What you have to do:
Return, word for word, only the lines of the data below that lie between the line with "focal_35mm: 70" and the line with "f_number: 2.2", those two lines included.

━━━━

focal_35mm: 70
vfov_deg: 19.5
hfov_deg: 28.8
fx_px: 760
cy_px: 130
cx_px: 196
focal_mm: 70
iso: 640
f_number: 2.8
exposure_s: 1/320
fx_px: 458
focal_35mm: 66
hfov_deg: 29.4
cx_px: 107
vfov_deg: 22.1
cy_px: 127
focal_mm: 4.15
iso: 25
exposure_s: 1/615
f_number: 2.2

━━━━

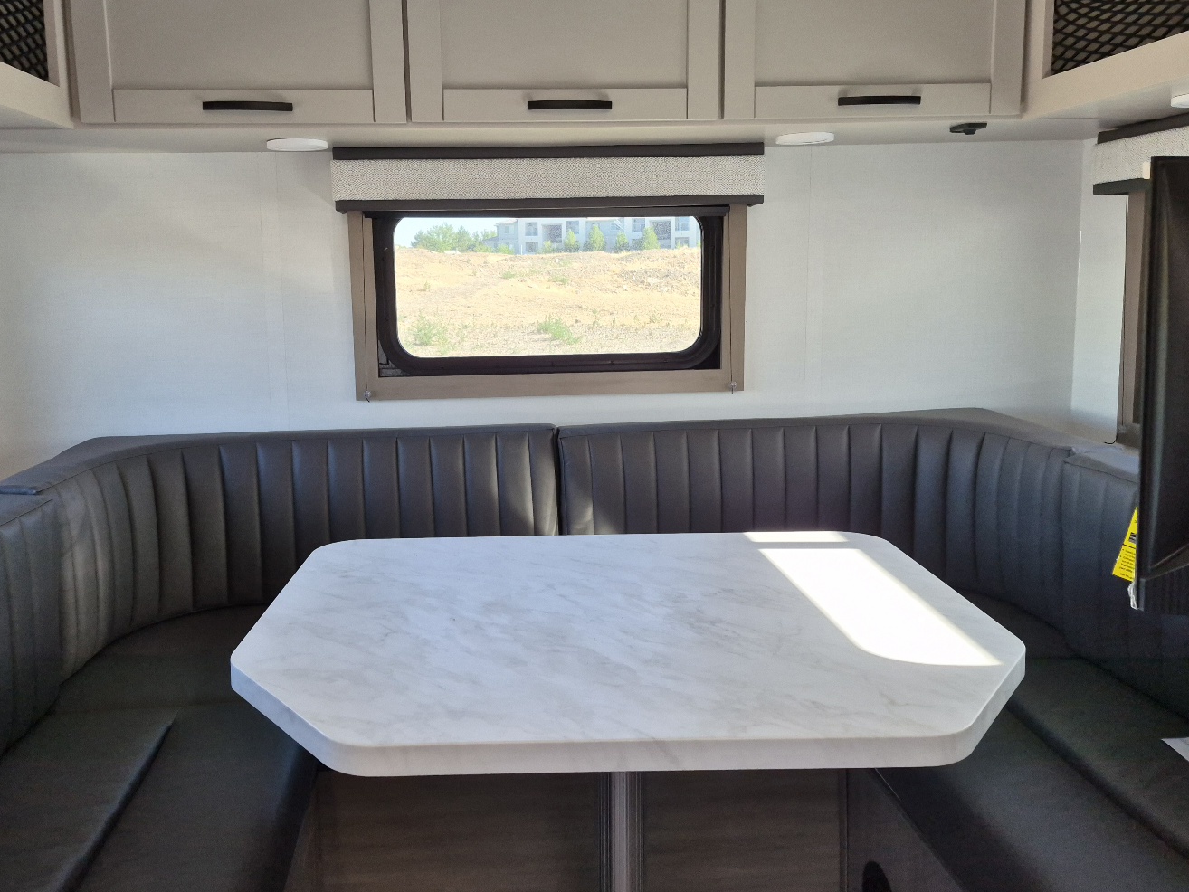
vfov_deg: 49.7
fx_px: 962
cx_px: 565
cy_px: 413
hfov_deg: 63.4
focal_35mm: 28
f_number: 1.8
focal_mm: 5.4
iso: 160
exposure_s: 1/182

━━━━

The answer:
focal_35mm: 70
vfov_deg: 19.5
hfov_deg: 28.8
fx_px: 760
cy_px: 130
cx_px: 196
focal_mm: 70
iso: 640
f_number: 2.8
exposure_s: 1/320
fx_px: 458
focal_35mm: 66
hfov_deg: 29.4
cx_px: 107
vfov_deg: 22.1
cy_px: 127
focal_mm: 4.15
iso: 25
exposure_s: 1/615
f_number: 2.2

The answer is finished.